In his opening remarks at the Mental Health at Work panel, World Economic Forum in Davos, Switzerland Wednesday, WHO director-general, Dr Tedros Adhanom Ghebreyesus challenged nations of the world to prioritise the mental health of workers.

“Just as employers have a responsibility to protect the physical health of their workers from occupational health and safety risks, they also have a responsibility to support their mental health, yet this has been comparatively neglected,” said Ghebreyesus.

“The COVID-19 pandemic has taken a huge toll on mental health – a toll we are still trying to fully understand. Even before the pandemic, WHO estimated that 1 in 6 working age adults experienced some type of mental disorder. At the same time, the global crisis highlighted the gaps in country capacity to support mental health at work.”

As of 2020, WHO says, only 35% of countries reported having national programmes for work-related mental health promotion and prevention.

“There are many ways in which work can negatively affect mental health, including through bullying and harassment, sexual violence, inequality and discrimination, racism, heavy workloads, underpayment, a toxic culture and more,” the WHO chief.

“At the same time, work can itself protect mental health, providing a sense of identity and purpose, and of course, income. And for people with mental health conditions, good work can promote recovery and inclusion in the community. There is a strong economic interest for employers to support the mental health of their employees.

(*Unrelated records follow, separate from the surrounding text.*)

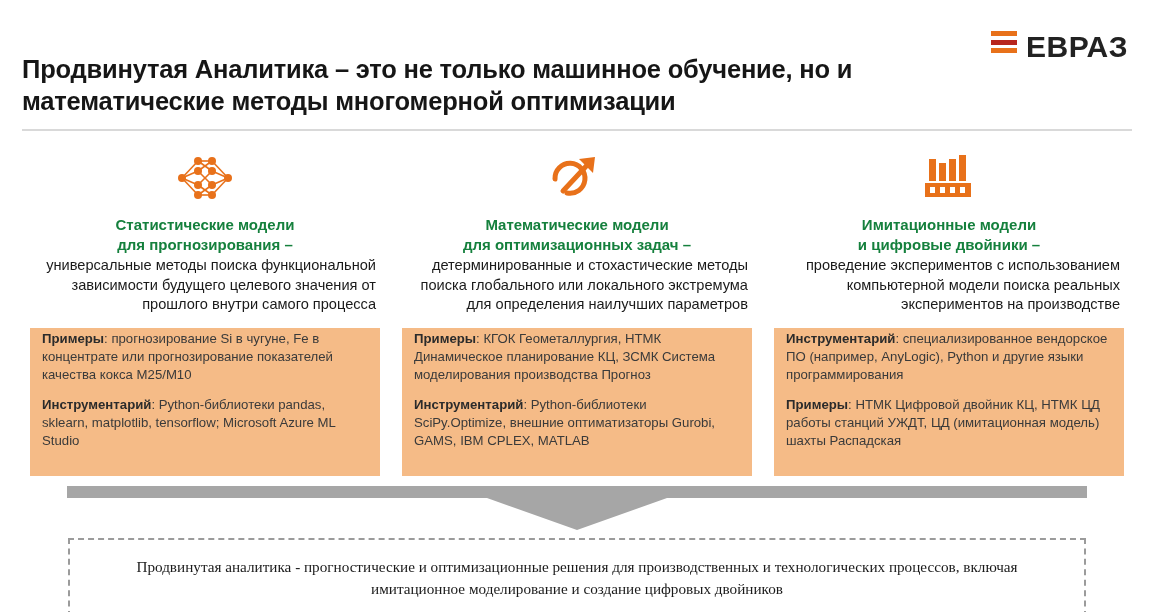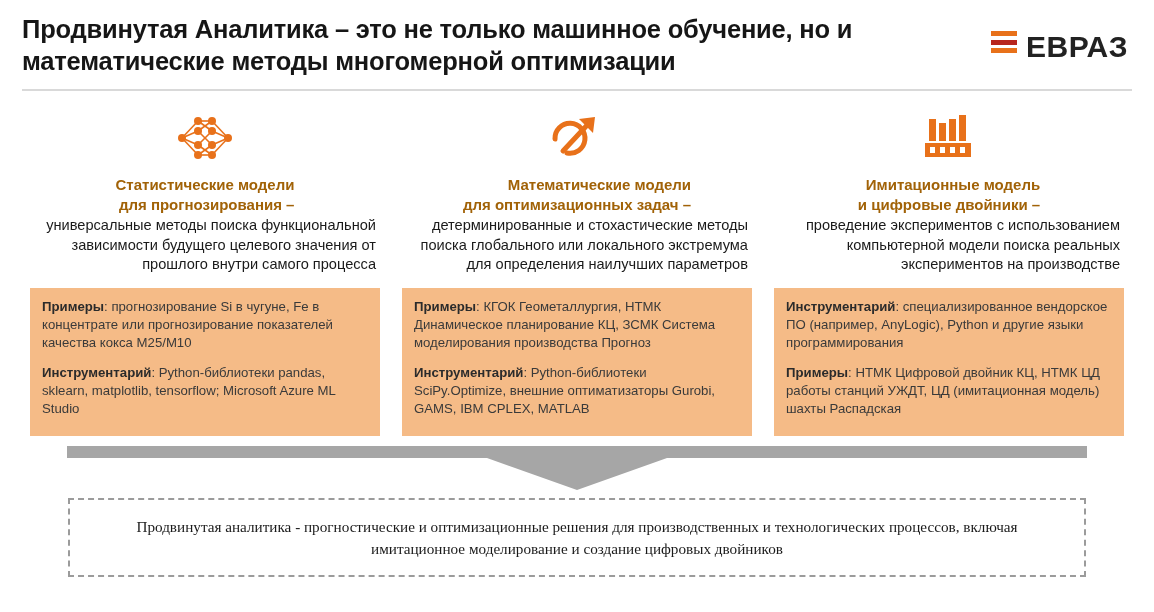--- a/index.html
+++ b/index.html
@@ -25,20 +25,21 @@
     align-items: flex-start;
     justify-content: space-between;
   }
   .title {
     font-size: 25.5px;
     font-weight: bold;
     line-height: 1.24;
     letter-spacing: -0.2px;
     color: #161616;
     max-width: 940px;
+    margin-top: 40px;
   }
   .logo {
     display: flex;
     gap: 9px;
     margin-top: 16px;
     margin-right: 6px;
   }
   .logo-mark {
     width: 26px;
     height: 24px;
@@ -82,40 +83,40 @@
     height: 58px;
     display: flex;
     align-items: center;
     justify-content: center;
     margin-bottom: 8px;
   }
   .col-heading {
     font-size: 15px;
     font-weight: bold;
     line-height: 1.33;
-    text-align: right;
-    color: #a16207;
+    text-align: center;
+    color: #15803d;
     padding: 0 8px;
   }
   .col-sub {
     font-size: 14.6px;
     line-height: 1.33;
     text-align: right;
     color: #1a1a1a;
     padding: 0 4px;
     margin-top: 1px;
   }
   .box {
     margin-top: 14px;
     width: 100%;
     background: #f5bb87;
     color: #3a3a3a;
     font-size: 13.2px;
     line-height: 1.37;
-    padding: 10px 12px 12px 12px;
+    padding: 2px 12px 12px 12px;
     min-height: 148px;
   }
   .box p { margin: 0; }
   .box p + p { margin-top: 11px; }
   .box b { font-weight: bold; color: #2b2b2b; }
 
   
   .arrow-zone {
     position: relative;
     height: 54px;
@@ -245,21 +246,21 @@
         </g>
         <g fill="#ffffff">
           <rect x="13" y="34" width="5" height="6"></rect>
           <rect x="23" y="34" width="5" height="6"></rect>
           <rect x="33" y="34" width="5" height="6"></rect>
           <rect x="43" y="34" width="5" height="6"></rect>
         </g>
       </svg>
     </div>
     <div class="col-heading">
-      <span>Имитационные модель</span><br>
+      <span>Имитационные модели</span><br>
       <span>и цифровые двойники –</span>
     </div>
     <div class="col-sub">проведение экспериментов с использованием компьютерной модели поиска реальных экспериментов на производстве</div>
     <div class="box">
       <p>
         <b>Инструментарий</b><span>: специализированное вендорское ПО (например, AnyLogic), Python и другие языки программирования</span>
       </p>
       <p>
         <b>Примеры</b><span>: НТМК Цифровой двойник КЦ, НТМК ЦД работы станций УЖДТ, ЦД (имитационная модель) шахты Распадская</span>
       </p>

Every year, an estimated 12 billion workdays are lost to depression and anxiety, costing the global economy approximately US$1 trillion a year.”

On the contrary, Ghebreyesus said investment in mental health remains low while the stigma surrounding it remains high.

“On average, countries spend around 2% of their health budget on mental health, and in some countries, there are as few as two mental health workers for every 100,000 people,” he decried.

“And yet, mental health conditions are among the leading contributors to the global burden of disease. There are proven, positive steps that can be taken to improve mental health at work.”